Bug 119320 - Do not normalize into NFC the values of form fields
Summary: Do not normalize into NFC the values of form fields
Status: RESOLVED DUPLICATE of bug 113001
Alias: None
Product: WebKit
Classification: Unclassified
Component: Forms (show other bugs)
Version: 528+ (Nightly build)
Hardware: Unspecified Unspecified
: P2 Normal
Assignee: Nobody
URL:
Keywords: BlinkMergeCandidate
Depends on:
Blocks:
 
Reported: 2013-07-30 21:53 PDT by Ryosuke Niwa
Modified: 2013-08-12 08:41 PDT (History)
3 users (show)

See Also:


Attachments
Patch (42.38 KB, patch)
2013-08-11 06:28 PDT, Daniel Trebbien
no flags Details | Formatted Diff | Diff

Note You need to log in before you can comment on or make changes to this bug.
Description Ryosuke Niwa 2013-07-30 21:53:22 PDT
Consider merging https://chromium.googlesource.com/chromium/blink/+/c167d111dd8a44da334d74e4b6608811b465945d

This commit renames the TextEncoding::encode(const String&, UnencodableHandling) const
API function to normalizeAndEncode() to make clear that the function
first applies Unicode NFC normalization before encoding the string. All
existing references to encode() except for one were updated to call
normalizeAndEncode() instead.

TextEncoding::encode(const String&, UnencodableHandling) const is added
back as a new API function which only encodes the string, but does not
normalize the string before encoding.

The one call to the old encode() function that was not updated is in
FormDataList::appendString(const String&). This was left as a call to
the new encode() to fix Issue 117128.

Chrome and Safari are unlike other browsers in that they apply Unicode
NFC normalization to form values when submitting a form; in particular,
the following browsers were tested and found not to normalize the form
values:
- Firefox 22.0
- Firefox ESR 17.0.7
- Opera 12.16
- IE 6
- IE 7
- IE 8
- IE 9
- IE 10
- Amaya 11.4.7

NFC normalization actually changes the meaning of text in certain scripts.
Notably, there are certain Biblical Hebrew words for which normalization
causes the word to be erroneously encoded. One example is given on page 9
of the SBL Hebrew Font User Manual version 1.5:
http://www.sbl-site.org/Fonts/SBLHebrewManualv1.5.pdf
This example is added as the new form-data-encoding-3.html layout test.
Comment 1 Alexey Proskuryakov 2013-07-31 09:46:15 PDT
> NFC normalization actually changes the meaning of text in certain scripts.

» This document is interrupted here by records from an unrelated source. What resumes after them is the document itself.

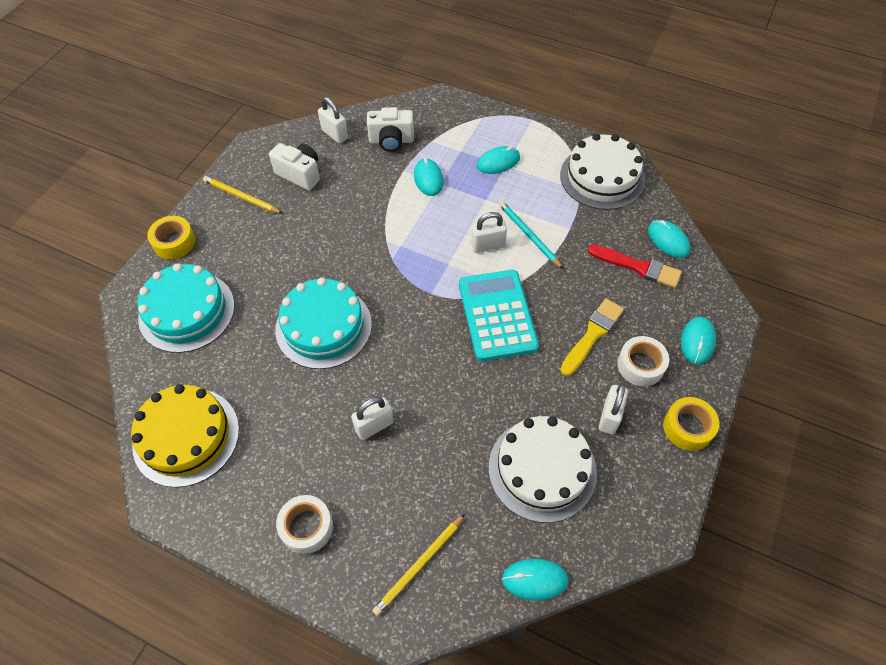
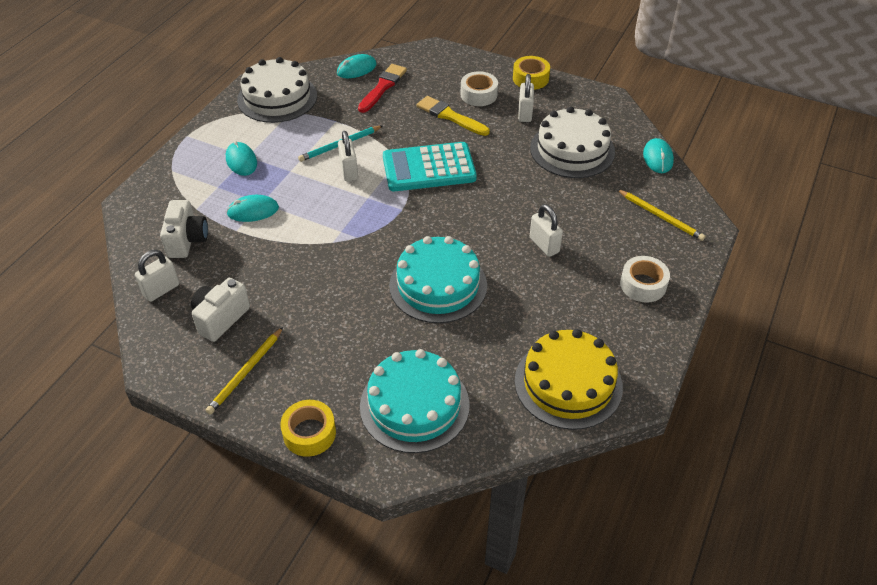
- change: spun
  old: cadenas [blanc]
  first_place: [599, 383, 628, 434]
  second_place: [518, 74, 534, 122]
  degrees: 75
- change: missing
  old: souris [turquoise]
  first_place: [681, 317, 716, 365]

This is a mistake and should never be relied upon.

*** This bug has been marked as a duplicate of bug 113001 ***
Comment 2 Daniel Trebbien 2013-08-11 06:28:17 PDT
Created attachment 208491 [details]
Patch

I think that this bug should be re-opened now that Safari is the only major browser which normalizes form values.

Bug 8769 cites the charmod-norm spec. Note that not normalizing form submission values is "perfectly acceptable" according to C309 (http://www.w3.org/TR/charmod-norm/#C309) because the browser can be viewed as the "producer", and the server to which the form data is being submitted can be viewed as the "remote component ... to which normalization is delegated". The server should be able to decide whether normalization is performed or not, and to which values.
Comment 3 Alexey Proskuryakov 2013-08-11 09:27:49 PDT
WebKit has always been the only browser engine to do this, it's not a new development.
Comment 4 Daniel Trebbien 2013-08-11 09:52:44 PDT
(In reply to comment #3)
> WebKit has always been the only browser engine to do this, it's not a new development.

Well, I mean that Chrome/Blink will soon not have this bug.  In fact, the latest Chromium nightlies and Chrome Canary builds do not have this bug.

What is the reason for keeping this behavior?  It's not mandated by a spec, and it shouldn't be required for compatibility with Windows because Internet Explorer 6+ does not normalize.

I just checked IE 11 Preview and form values are not normalized.
Comment 5 Alexey Proskuryakov 2013-08-12 08:41:26 PDT
This is already discussed in the original. In any case, please keep the discussion to the original bug, to keep it in one place.